[Given data — start]
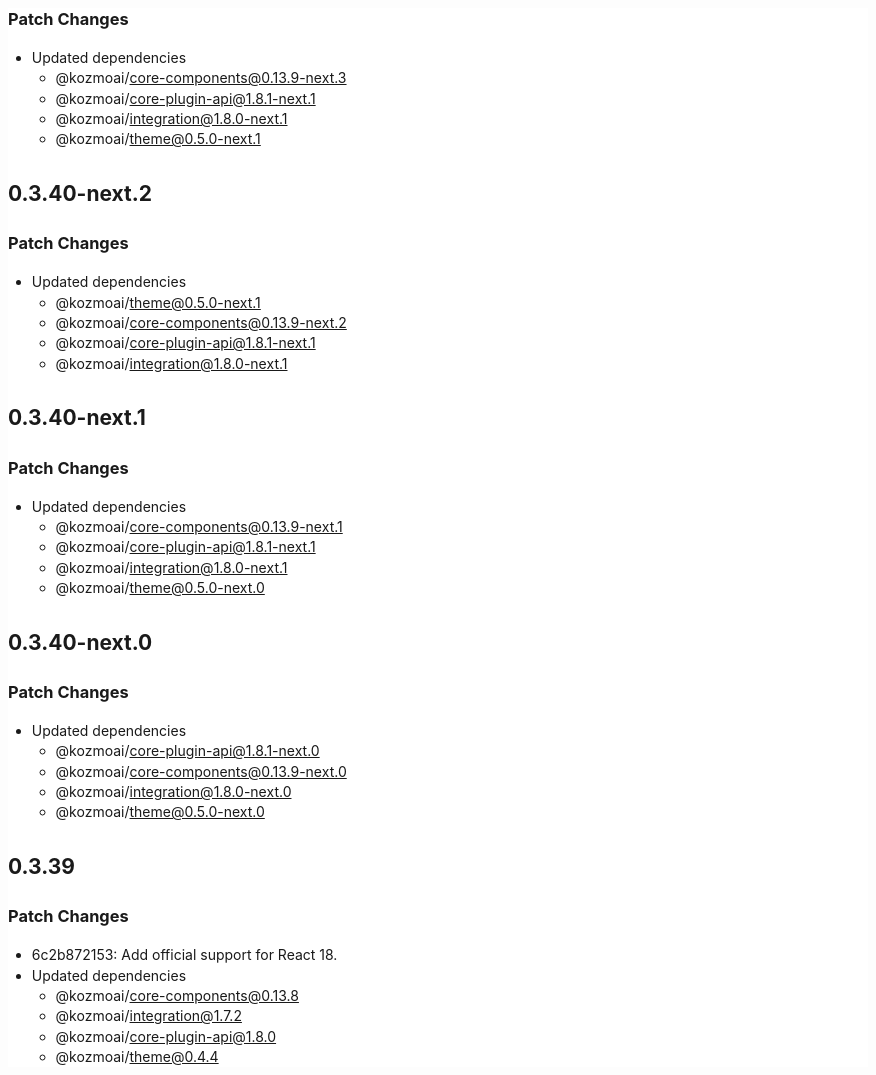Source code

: ### Patch Changes

- Updated dependencies
  - @kozmoai/core-components@0.13.9-next.3
  - @kozmoai/core-plugin-api@1.8.1-next.1
  - @kozmoai/integration@1.8.0-next.1
  - @kozmoai/theme@0.5.0-next.1

## 0.3.40-next.2

### Patch Changes

- Updated dependencies
  - @kozmoai/theme@0.5.0-next.1
  - @kozmoai/core-components@0.13.9-next.2
  - @kozmoai/core-plugin-api@1.8.1-next.1
  - @kozmoai/integration@1.8.0-next.1

## 0.3.40-next.1

### Patch Changes

- Updated dependencies
  - @kozmoai/core-components@0.13.9-next.1
  - @kozmoai/core-plugin-api@1.8.1-next.1
  - @kozmoai/integration@1.8.0-next.1
  - @kozmoai/theme@0.5.0-next.0

## 0.3.40-next.0

### Patch Changes

- Updated dependencies
  - @kozmoai/core-plugin-api@1.8.1-next.0
  - @kozmoai/core-components@0.13.9-next.0
  - @kozmoai/integration@1.8.0-next.0
  - @kozmoai/theme@0.5.0-next.0

## 0.3.39

### Patch Changes

- 6c2b872153: Add official support for React 18.
- Updated dependencies
  - @kozmoai/core-components@0.13.8
  - @kozmoai/integration@1.7.2
  - @kozmoai/core-plugin-api@1.8.0
  - @kozmoai/theme@0.4.4
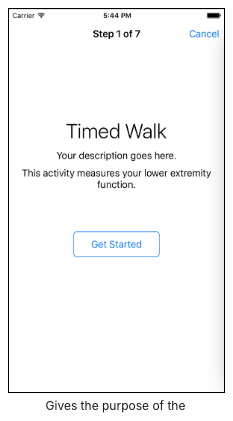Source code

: <p style="float: left; font-size: 9pt; text-align: center; width: 25%; margin-right: 5%; margin-bottom: 0.5em;"><img src="TimedWalkTaskImages/TimedWalkStep1.png" alt="Welcome/introduction Screen" style="width: 100%;border: solid black 1px; ">Gives the purpose of the
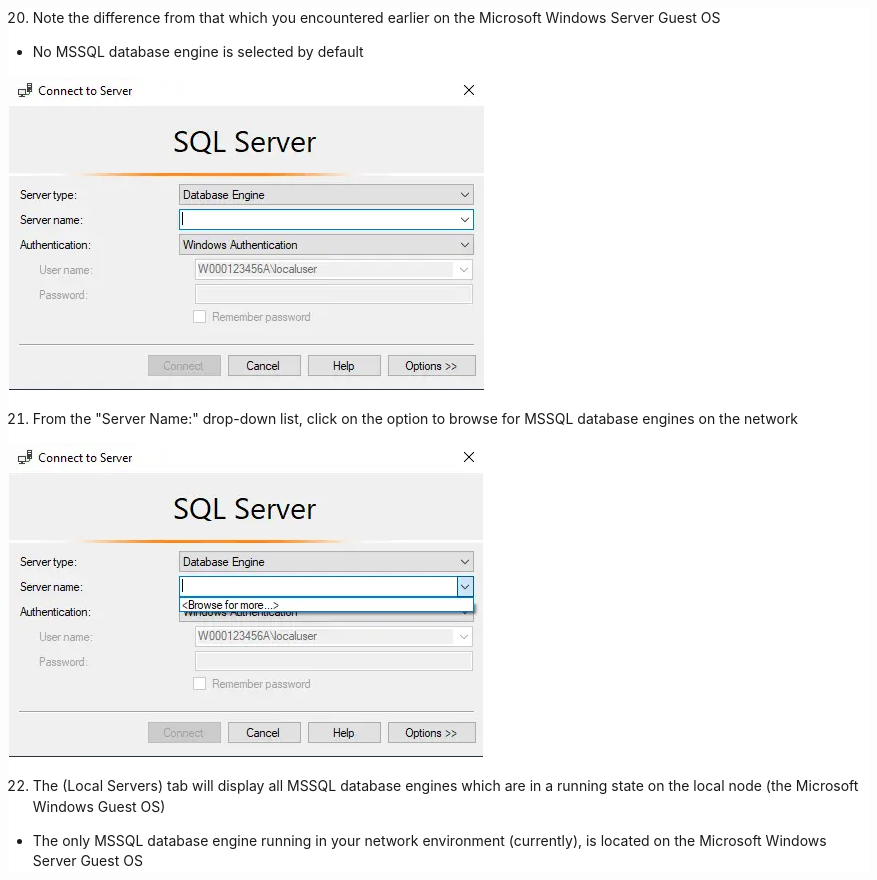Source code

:20. Note the difference from that which you encountered earlier on the Microsoft
    Windows Server Guest OS

- No MSSQL database engine is selected by default

![](../../images/8/3.img-20.webp)

21. From the "Server Name:" drop-down list, click on the option to browse for
    MSSQL database engines on the network

![](../../images/8/3.img-21.webp)

22. The (Local Servers) tab will display all MSSQL database engines which are in
    a running state on the local node (the Microsoft Windows Guest OS)

- The only MSSQL database engine running in your network environment
  (currently), is located on the Microsoft Windows Server Guest OS
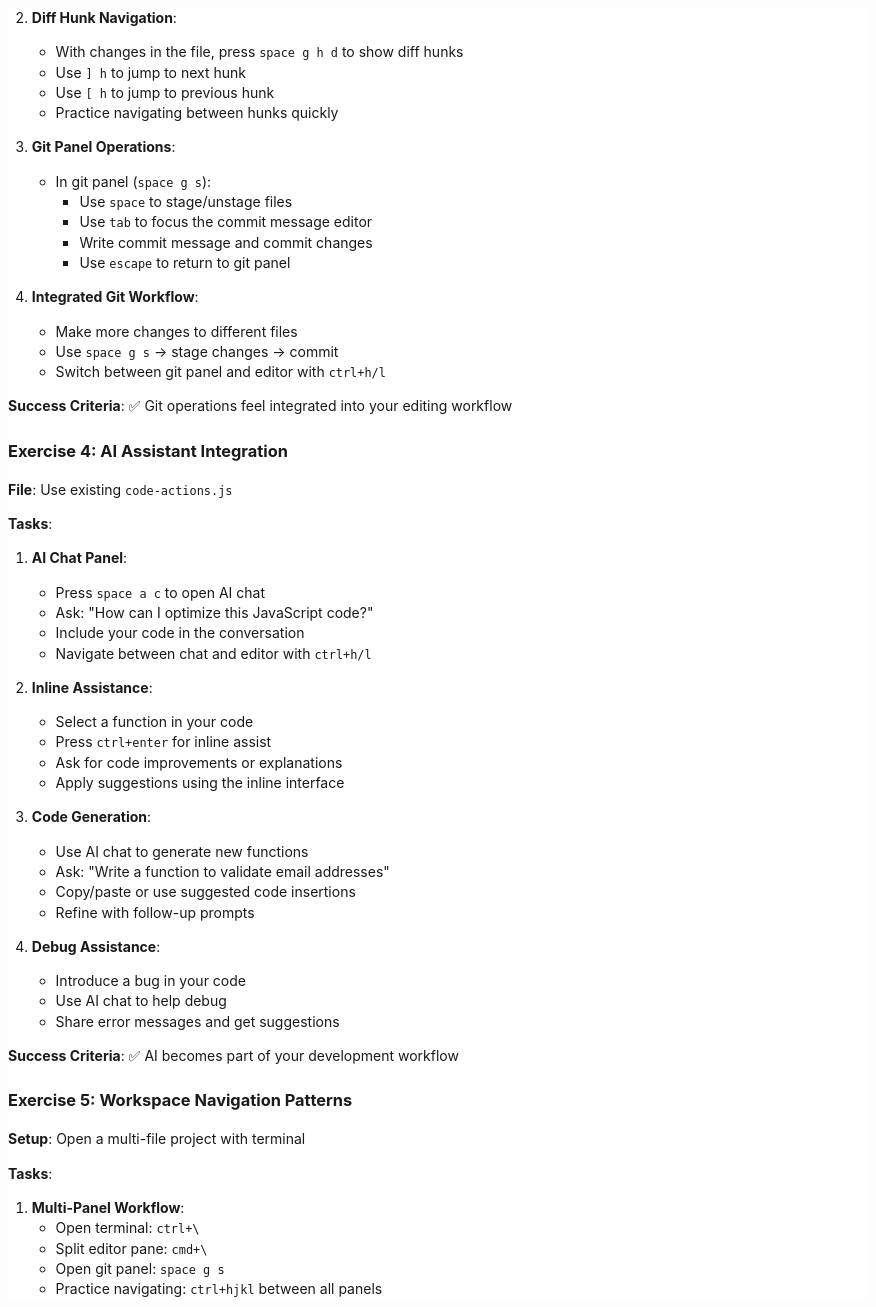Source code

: 2. **Diff Hunk Navigation**:
   - With changes in the file, press `space g h d` to show diff hunks
   - Use `] h` to jump to next hunk
   - Use `[ h` to jump to previous hunk
   - Practice navigating between hunks quickly

3. **Git Panel Operations**:
   - In git panel (`space g s`):
     - Use `space` to stage/unstage files
     - Use `tab` to focus the commit message editor
     - Write commit message and commit changes
     - Use `escape` to return to git panel

4. **Integrated Git Workflow**:
   - Make more changes to different files
   - Use `space g s` → stage changes → commit
   - Switch between git panel and editor with `ctrl+h/l`

**Success Criteria**: ✅ Git operations feel integrated into your editing workflow

### Exercise 4: AI Assistant Integration

**File**: Use existing `code-actions.js`

**Tasks**:
1. **AI Chat Panel**:
   - Press `space a c` to open AI chat
   - Ask: "How can I optimize this JavaScript code?"
   - Include your code in the conversation
   - Navigate between chat and editor with `ctrl+h/l`

2. **Inline Assistance**:
   - Select a function in your code
   - Press `ctrl+enter` for inline assist
   - Ask for code improvements or explanations
   - Apply suggestions using the inline interface

3. **Code Generation**:
   - Use AI chat to generate new functions
   - Ask: "Write a function to validate email addresses"
   - Copy/paste or use suggested code insertions
   - Refine with follow-up prompts

4. **Debug Assistance**:
   - Introduce a bug in your code
   - Use AI chat to help debug
   - Share error messages and get suggestions

**Success Criteria**: ✅ AI becomes part of your development workflow

### Exercise 5: Workspace Navigation Patterns

**Setup**: Open a multi-file project with terminal

**Tasks**:
1. **Multi-Panel Workflow**:
   - Open terminal: `ctrl+\`
   - Split editor pane: `cmd+\`
   - Open git panel: `space g s`
   - Practice navigating: `ctrl+hjkl` between all panels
[Given data — finish]
What to produce: Rewrite every record with "Patch Changes" swapped for "Minor Changes" wherever it occurs, changing nothing else. Omit the pictures from your answer.

Solution to this exercise:
Source code

: ### Minor Changes

- Updated dependencies
  - @kozmoai/core-components@0.13.9-next.3
  - @kozmoai/core-plugin-api@1.8.1-next.1
  - @kozmoai/integration@1.8.0-next.1
  - @kozmoai/theme@0.5.0-next.1

## 0.3.40-next.2

### Minor Changes

- Updated dependencies
  - @kozmoai/theme@0.5.0-next.1
  - @kozmoai/core-components@0.13.9-next.2
  - @kozmoai/core-plugin-api@1.8.1-next.1
  - @kozmoai/integration@1.8.0-next.1

## 0.3.40-next.1

### Minor Changes

- Updated dependencies
  - @kozmoai/core-components@0.13.9-next.1
  - @kozmoai/core-plugin-api@1.8.1-next.1
  - @kozmoai/integration@1.8.0-next.1
  - @kozmoai/theme@0.5.0-next.0

## 0.3.40-next.0

### Minor Changes

- Updated dependencies
  - @kozmoai/core-plugin-api@1.8.1-next.0
  - @kozmoai/core-components@0.13.9-next.0
  - @kozmoai/integration@1.8.0-next.0
  - @kozmoai/theme@0.5.0-next.0

## 0.3.39

### Minor Changes

- 6c2b872153: Add official support for React 18.
- Updated dependencies
  - @kozmoai/core-components@0.13.8
  - @kozmoai/integration@1.7.2
  - @kozmoai/core-plugin-api@1.8.0
  - @kozmoai/theme@0.4.4
Source code

: <p style="float: left; font-size: 9pt; text-align: center; width: 25%; margin-right: 5%; margin-bottom: 0.5em;"><img src="TimedWalkTaskImages/TimedWalkStep1.png" alt="Welcome/introduction Screen" style="width: 100%;border: solid black 1px; ">Gives the purpose of the
Source code

:20. Note the difference from that which you encountered earlier on the Microsoft
    Windows Server Guest OS

- No MSSQL database engine is selected by default

![](../../images/8/3.img-20.webp)

21. From the "Server Name:" drop-down list, click on the option to browse for
    MSSQL database engines on the network

![](../../images/8/3.img-21.webp)

22. The (Local Servers) tab will display all MSSQL database engines which are in
    a running state on the local node (the Microsoft Windows Guest OS)

- The only MSSQL database engine running in your network environment
  (currently), is located on the Microsoft Windows Server Guest OS
Source code

: 2. **Diff Hunk Navigation**:
   - With changes in the file, press `space g h d` to show diff hunks
   - Use `] h` to jump to next hunk
   - Use `[ h` to jump to previous hunk
   - Practice navigating between hunks quickly

3. **Git Panel Operations**:
   - In git panel (`space g s`):
     - Use `space` to stage/unstage files
     - Use `tab` to focus the commit message editor
     - Write commit message and commit changes
     - Use `escape` to return to git panel

4. **Integrated Git Workflow**:
   - Make more changes to different files
   - Use `space g s` → stage changes → commit
   - Switch between git panel and editor with `ctrl+h/l`

**Success Criteria**: ✅ Git operations feel integrated into your editing workflow

### Exercise 4: AI Assistant Integration

**File**: Use existing `code-actions.js`

**Tasks**:
1. **AI Chat Panel**:
   - Press `space a c` to open AI chat
   - Ask: "How can I optimize this JavaScript code?"
   - Include your code in the conversation
   - Navigate between chat and editor with `ctrl+h/l`

2. **Inline Assistance**:
   - Select a function in your code
   - Press `ctrl+enter` for inline assist
   - Ask for code improvements or explanations
   - Apply suggestions using the inline interface

3. **Code Generation**:
   - Use AI chat to generate new functions
   - Ask: "Write a function to validate email addresses"
   - Copy/paste or use suggested code insertions
   - Refine with follow-up prompts

4. **Debug Assistance**:
   - Introduce a bug in your code
   - Use AI chat to help debug
   - Share error messages and get suggestions

**Success Criteria**: ✅ AI becomes part of your development workflow

### Exercise 5: Workspace Navigation Patterns

**Setup**: Open a multi-file project with terminal

**Tasks**:
1. **Multi-Panel Workflow**:
   - Open terminal: `ctrl+\`
   - Split editor pane: `cmd+\`
   - Open git panel: `space g s`
   - Practice navigating: `ctrl+hjkl` between all panels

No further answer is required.